A lot of people get stuck in the trap of paying with their credit card and not clearing the bill at the end of the month. The matter gets worse for those with more than 1 credit card. Piling up credit card debt is bad enough as it is; add to that the rate of interest and you end up losing more than what you bargained for.
It is in these situations that you need the help of financial advisors to get out of the ditch. If you find yourself in one of these situations, not being able to manage your credit card debt, then we have some help for you.
1. Stop adding more debt
The obvious thing would be to stop using your cards altogether. At the least, you should do this just for a while so you can get back on track and bring in some financial stability. Many a times having more than 1 credit card can become more of a hassle than comfort. Therefore, avoid using all your cards even if you don’t have any debt on the other cards. Instead, pay with cash, debit cards, or even with UPI apps like BHIM or Tez so you don’t pile on more debt.
2. Use your debit card instead
If you are an impulsive buyer or can’t manage your income well then it is advisable to stay clear of credit cards altogether and opt to use your debit card instead. Set up a budget for yourself, stick to your budget, and spend wisely to avoid any more debts. Though it can be hard to get out of the cycle of paying for things with money that you don’t have, you will thank yourself later.
3. Put your savings to use
It may be a tough choice, but if you’re dealing with credit card debt then please put all your savings and emergency funds to use. One of the most common mistakes that financial advisors often see is when people continue accruing debt while keeping their savings intact. You may be saving for a new car, but it can wait until you get all your financial problems cleared. Besides, this IS an emergency so don’t think twice before using these funds!
4. Cut back expenses
This sounds like an obvious advice but cutting back even the trivial expenses can save you a fortune annually. You need to cut back on unnecessary and luxury expenses. Use those savings towards the debt, you may be able to pay a huge amount this way. Saving even Rs.700/month from these expenses will allow you to clear Rs.8,400 in a year – plus the additional interest that you would be paying for that amount.

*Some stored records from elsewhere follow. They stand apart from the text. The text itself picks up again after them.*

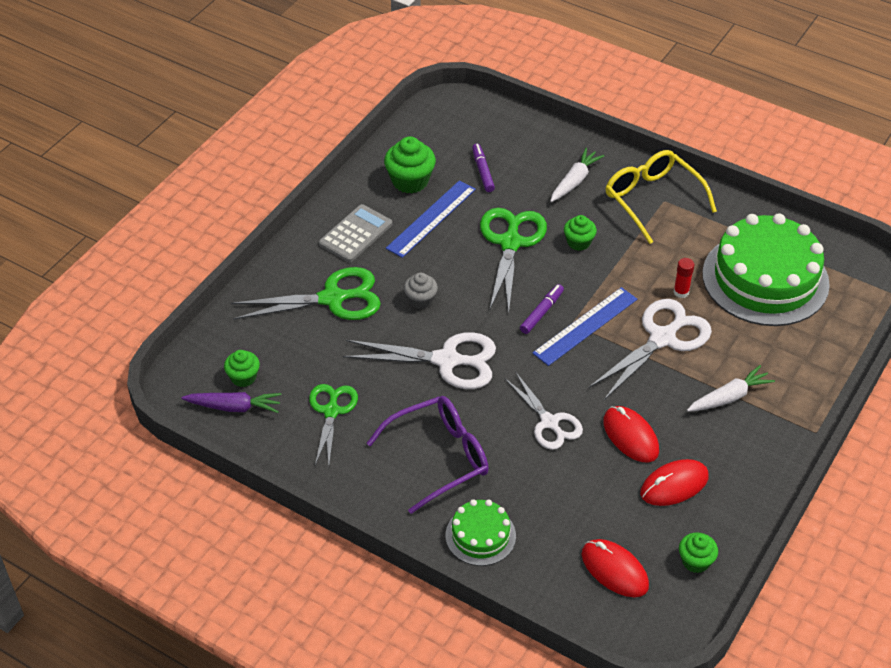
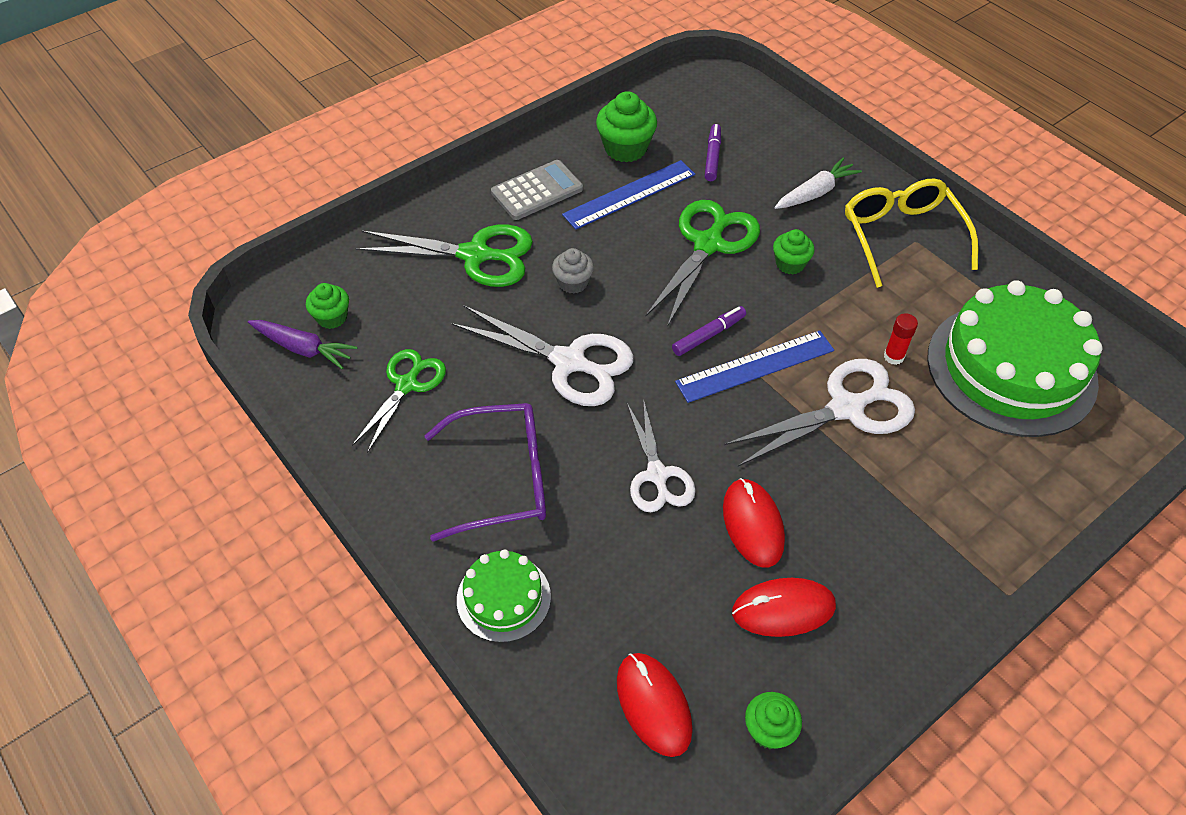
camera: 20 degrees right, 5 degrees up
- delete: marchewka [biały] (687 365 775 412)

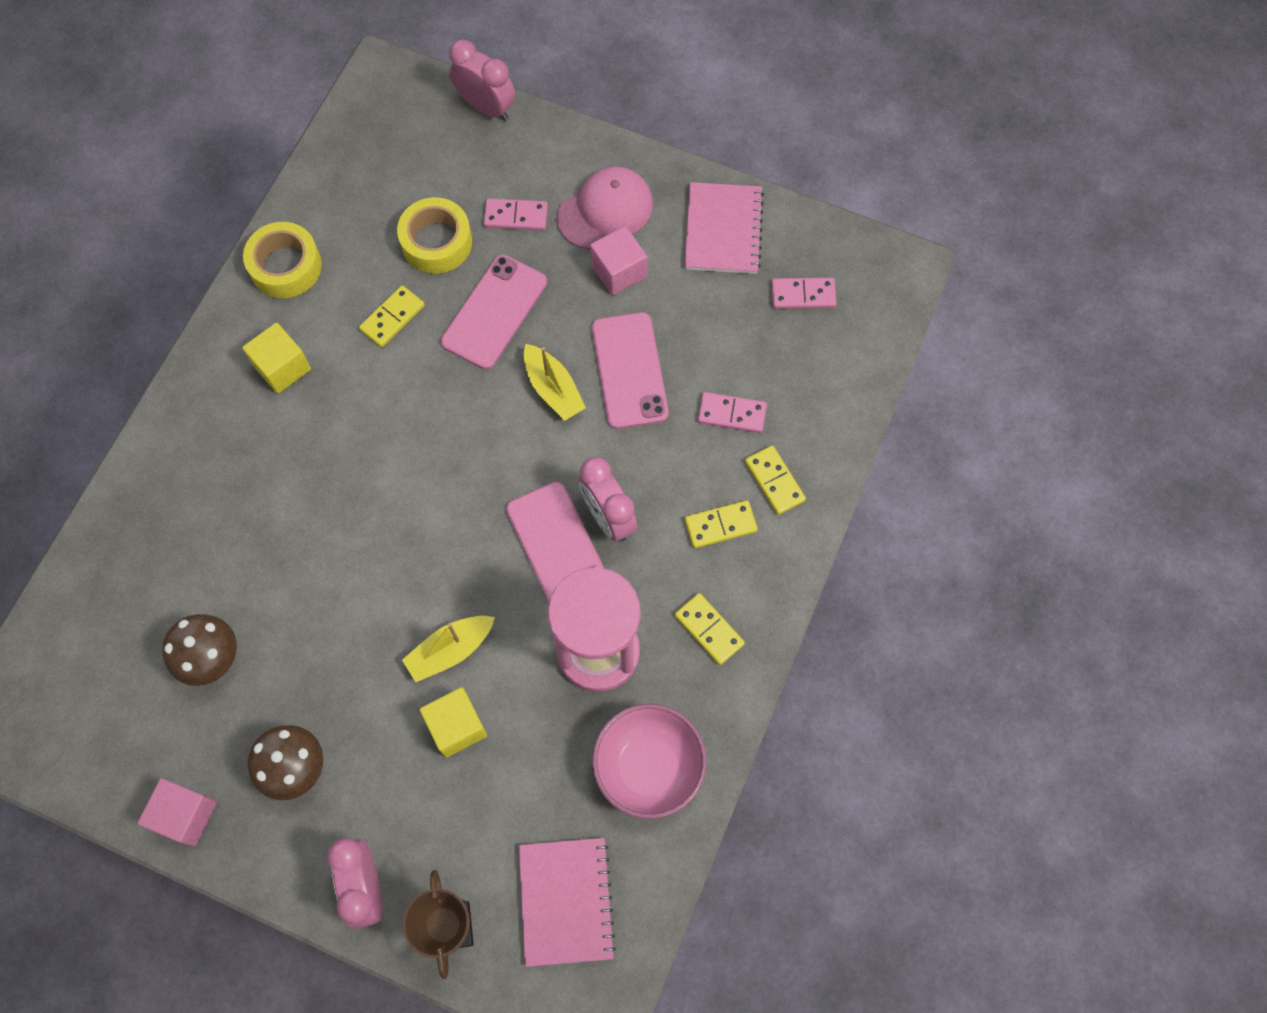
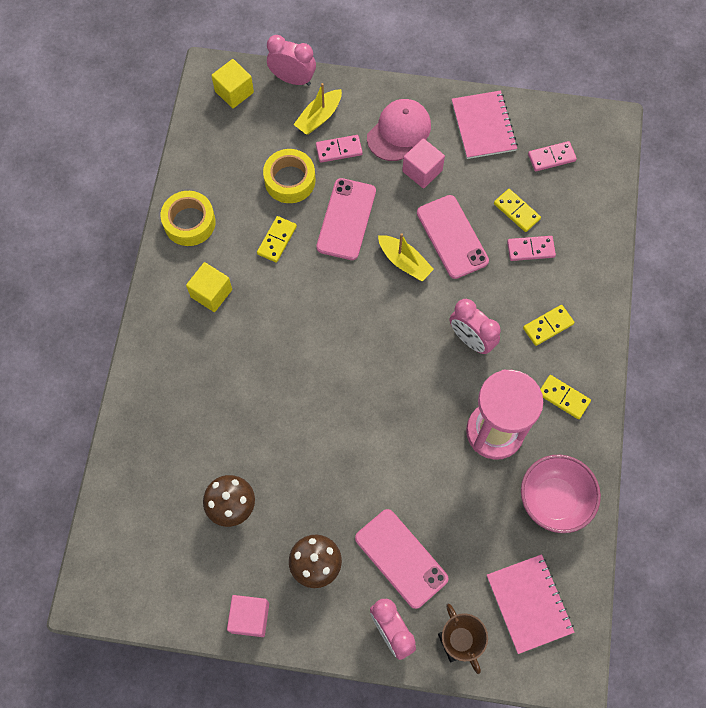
camera: 15 degrees left, 0 degrees up
- move: kostka domina [żółty] (745 445 806 515) to (494 189 541 232)
- move: telefon [różowy] (506 482 604 602) to (355 509 449 609)
- move: łódka [żółty] (402 616 495 682) to (293 83 342 135)
- move: sześcian [żółty] (420 687 487 758) to (211 59 254 108)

5. Pay off the card with the highest interest first
If you are in debt on more than 1 credit card, then pay the one with the highest interest rate first. This will help clear the biggest debt accumulator first, so you can plan to solve the rest of your debts. Along the process you can also ask your credit card company to cut back on the interest rates. This shows that you are serious and dedicated to pay your dues and may even convince the bank to cut back some interest rates.
6. Arrange for lower interest funds from trusted sources
If you absolutely don’t have any funds to fall back on, then the best thing you can do is borrow money from trusted sources. Borrow from a friend or from a trusted source like agroup savings and lending app such as KyePot where you will be able to pay off the borrowed amount at a much lower rate of interest in a controlled manner. This way, you will be able to pay off large sums of money and not have to worry about accruing more debt through high variable interest rates of the credit card(s).
Once you have cleared your debts (or even gotten them firmly under control) and if you don’t want to find yourself in this debt laden situation again, you need to make some basic changes to your financial life. Start by setting some money aside every month for a financial emergency fund. Ensure that this money is not locked in a long-term plan like a SIP or an instrument where you get penalized for withdrawing early, like a FD. You are looking for a financial tool that offers you the maximum liquidity and helps build a savings habit.
With the KyePot groups, you get all of this and more. Build a savings habit, earn monthly dividends, borrow more than you have saved when needed, and best of all – it is digital. So you can track how you are performing month after month!
Remember, it’s okay to have credit debts and that you’re not the only one. As long as you have a good plan to get out of debt and you stay positive, the situation can teach you better money management. However, you also need to be cautious about impulsive spending so you don’t fall in that spiral of debts again.